[STUDY TEXT]:
Hacker News new | past | comments | ask | show | jobs | submit login
Ask HN: What highly scalable thing have you built with Go?
102 points by jonathan-kosgei on July 2, 2018 | hide | past | favorite | 75 comments
I've just read this article by Randall Degges on how ipify.org scaled to 30 billion API calls a month on a few Heroku dynamos after the app was re-written in Go.

Have you re-written any of your applications in Go and experienced significantly higher performance?

We wrote our bidder (in app advertising) in Go. It is globally distributed (close to the exchanges) and handles 1.5-2M requests/s (OpenRTB,~50-90k/s per instance) with a p99 of 10-20ms (without network latency). Really happy with Go, especially the GC improvements done by the Go team in the last few releases. For a previous similar project we used Ruby which was quite a bit slower.

Similar problem space (we don’t bid but capture rtb data for analysis).

Similar throughput, our bottleneck at this point is moving data around.

We’ve abandoned channels for most of this. The next major improvement would be to rebuild the http stack & that’s just not worth it.

Someone shared this with me https://blog.golang.org/share-memory-by-communicating - Share memory by communicating.

And also pointed me to nats.io, a messaging system that handles 10M messages per second on a $50 server.

See the comment at: https://www.indiehackers.com/forum/how-we-handle-25m-api-cal...

Should fasthttp be used in production? It seems to get a lot of flak for not fully implementing HTTP.


Like every engineering decision it is a risk/reward spectrum. But unless you have profiled to know that net/http is your bottleneck, no, you should almost certainly not use fasthttp.

We use it in production, though fair warning we have very limited endpoint and consumers that allow us to test it aggressively.

What I really meant is we'd need to take things down to the bare network stack. Lots of our memory use/bottlenecks are fairly deep into the std lib.

Same here - we don’t use channels in the hot code path and did replace the Go HTTP parser.

How large is your payload? Asking out of curiousity.

Between 2-40KB, the average is likely closer to 2-4KB (Gzipped JSON or Protobuf)

At Uber we built Jaeger (https://github.com/jaegertracing/jaeger), which is doing something like 200K writes per minute into our Cassandra cluster.

I was curious as to how Jaeger's performance compares while running on Elasticsearch 5.x/6.x NoSQL cluster versus the Cassandra cluster you described?

Go Cassandra... Elasticsearch is a pain in the arse. I have yet to meet someone who has confidence in it at as primary store of data except with the lightest of workloads.

Personally I don't know. We don't use the elasticsearch backend internally.

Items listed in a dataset
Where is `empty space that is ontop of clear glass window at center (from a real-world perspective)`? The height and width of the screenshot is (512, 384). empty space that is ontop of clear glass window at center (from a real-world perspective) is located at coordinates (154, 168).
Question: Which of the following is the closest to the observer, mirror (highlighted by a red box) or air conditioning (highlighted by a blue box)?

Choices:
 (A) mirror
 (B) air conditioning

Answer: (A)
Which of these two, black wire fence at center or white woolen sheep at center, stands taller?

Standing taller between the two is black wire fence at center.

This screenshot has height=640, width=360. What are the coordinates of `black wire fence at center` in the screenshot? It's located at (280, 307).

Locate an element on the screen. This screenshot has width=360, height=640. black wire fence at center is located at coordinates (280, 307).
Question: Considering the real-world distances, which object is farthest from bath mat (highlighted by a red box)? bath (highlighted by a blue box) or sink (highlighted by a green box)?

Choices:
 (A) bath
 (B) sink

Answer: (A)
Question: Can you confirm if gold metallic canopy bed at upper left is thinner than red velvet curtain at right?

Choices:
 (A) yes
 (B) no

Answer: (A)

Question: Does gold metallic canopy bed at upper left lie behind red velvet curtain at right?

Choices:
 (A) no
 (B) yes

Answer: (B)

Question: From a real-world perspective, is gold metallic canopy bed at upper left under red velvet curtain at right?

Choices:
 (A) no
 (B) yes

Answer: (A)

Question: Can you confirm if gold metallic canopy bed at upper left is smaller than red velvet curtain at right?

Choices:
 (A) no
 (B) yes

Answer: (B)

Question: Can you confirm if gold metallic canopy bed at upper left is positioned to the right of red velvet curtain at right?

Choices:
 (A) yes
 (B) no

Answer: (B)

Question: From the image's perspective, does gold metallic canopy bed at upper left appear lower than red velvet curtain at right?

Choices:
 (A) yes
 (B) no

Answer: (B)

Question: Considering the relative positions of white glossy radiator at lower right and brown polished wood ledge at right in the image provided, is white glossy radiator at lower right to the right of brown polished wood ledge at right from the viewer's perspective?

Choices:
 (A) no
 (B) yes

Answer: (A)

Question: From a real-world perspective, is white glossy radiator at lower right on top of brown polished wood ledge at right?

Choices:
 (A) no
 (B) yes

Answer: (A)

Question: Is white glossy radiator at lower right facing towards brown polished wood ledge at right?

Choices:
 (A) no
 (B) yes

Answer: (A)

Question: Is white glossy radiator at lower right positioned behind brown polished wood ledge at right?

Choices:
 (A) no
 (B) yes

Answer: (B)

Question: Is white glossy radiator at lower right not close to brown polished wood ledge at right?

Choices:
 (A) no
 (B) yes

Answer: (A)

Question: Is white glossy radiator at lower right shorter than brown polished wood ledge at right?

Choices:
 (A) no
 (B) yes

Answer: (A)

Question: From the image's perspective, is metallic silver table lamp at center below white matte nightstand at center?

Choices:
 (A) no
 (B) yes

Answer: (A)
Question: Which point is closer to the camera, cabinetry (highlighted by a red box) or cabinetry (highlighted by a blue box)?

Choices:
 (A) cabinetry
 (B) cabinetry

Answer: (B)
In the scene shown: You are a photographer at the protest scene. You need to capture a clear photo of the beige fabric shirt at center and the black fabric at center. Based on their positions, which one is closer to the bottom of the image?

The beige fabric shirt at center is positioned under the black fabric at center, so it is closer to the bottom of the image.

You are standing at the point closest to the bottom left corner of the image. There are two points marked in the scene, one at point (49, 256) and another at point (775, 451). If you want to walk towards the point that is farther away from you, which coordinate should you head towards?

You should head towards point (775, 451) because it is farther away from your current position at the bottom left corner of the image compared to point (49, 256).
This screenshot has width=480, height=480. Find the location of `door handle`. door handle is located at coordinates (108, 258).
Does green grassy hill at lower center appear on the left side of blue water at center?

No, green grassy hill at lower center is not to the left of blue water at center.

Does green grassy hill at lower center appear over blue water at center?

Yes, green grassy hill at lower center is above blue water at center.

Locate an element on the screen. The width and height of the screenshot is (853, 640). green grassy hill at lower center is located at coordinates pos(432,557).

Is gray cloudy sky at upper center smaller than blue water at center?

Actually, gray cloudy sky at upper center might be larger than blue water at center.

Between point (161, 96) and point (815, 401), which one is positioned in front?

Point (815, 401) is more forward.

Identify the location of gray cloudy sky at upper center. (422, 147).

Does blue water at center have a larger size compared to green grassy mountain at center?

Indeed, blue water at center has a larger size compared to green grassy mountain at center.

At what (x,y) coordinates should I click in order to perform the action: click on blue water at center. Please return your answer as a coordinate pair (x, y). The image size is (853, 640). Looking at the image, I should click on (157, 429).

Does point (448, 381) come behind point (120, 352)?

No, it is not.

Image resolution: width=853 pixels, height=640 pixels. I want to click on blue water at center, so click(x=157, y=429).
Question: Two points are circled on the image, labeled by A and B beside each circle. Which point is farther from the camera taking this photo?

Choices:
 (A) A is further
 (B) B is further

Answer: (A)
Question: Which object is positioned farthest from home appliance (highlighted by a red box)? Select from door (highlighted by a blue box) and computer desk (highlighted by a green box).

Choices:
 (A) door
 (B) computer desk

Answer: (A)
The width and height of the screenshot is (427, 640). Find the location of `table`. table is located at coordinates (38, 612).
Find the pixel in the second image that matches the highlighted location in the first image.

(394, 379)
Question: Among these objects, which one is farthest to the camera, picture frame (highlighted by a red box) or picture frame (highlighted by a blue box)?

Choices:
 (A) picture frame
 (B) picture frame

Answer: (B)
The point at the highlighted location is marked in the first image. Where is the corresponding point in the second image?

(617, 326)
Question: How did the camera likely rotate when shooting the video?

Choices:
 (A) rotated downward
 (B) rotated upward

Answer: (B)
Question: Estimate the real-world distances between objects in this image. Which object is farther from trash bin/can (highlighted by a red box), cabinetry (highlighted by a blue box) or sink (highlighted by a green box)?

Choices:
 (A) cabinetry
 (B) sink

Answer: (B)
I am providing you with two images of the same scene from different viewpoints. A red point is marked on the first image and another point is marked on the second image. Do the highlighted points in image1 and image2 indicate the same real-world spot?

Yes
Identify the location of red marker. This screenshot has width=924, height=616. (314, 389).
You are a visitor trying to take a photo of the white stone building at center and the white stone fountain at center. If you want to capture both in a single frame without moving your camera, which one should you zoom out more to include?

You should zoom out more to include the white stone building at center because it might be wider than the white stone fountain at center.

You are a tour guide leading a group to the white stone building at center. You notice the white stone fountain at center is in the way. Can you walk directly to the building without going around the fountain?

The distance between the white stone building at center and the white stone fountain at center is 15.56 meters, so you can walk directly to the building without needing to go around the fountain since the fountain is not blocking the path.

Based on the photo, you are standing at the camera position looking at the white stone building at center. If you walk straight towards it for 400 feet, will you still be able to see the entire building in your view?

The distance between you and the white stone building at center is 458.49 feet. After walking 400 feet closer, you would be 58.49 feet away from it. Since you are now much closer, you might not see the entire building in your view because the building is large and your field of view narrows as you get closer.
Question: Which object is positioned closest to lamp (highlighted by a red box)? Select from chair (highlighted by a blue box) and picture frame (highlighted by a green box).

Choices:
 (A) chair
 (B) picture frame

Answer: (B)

[TASK DIRECTIONS]:
Answer these questions from the Hacker News thread about building scalable things with Go:
(a) How many requests per second does the in-app advertising bidder written in Go handle in total?
(b) What payload size range is given in reply to the question "How large is your payload?"
(c) Roughly how many writes per minute does Jaeger make into Uber's Cassandra cluster?
None of the rows are needed for this task.

[OUTPUT BELOW]:
(a) 1.5-2M requests per second.
(b) Between 2-40KB, with the average likely closer to 2-4KB (gzipped JSON or Protobuf).
(c) Something like 200K writes per minute.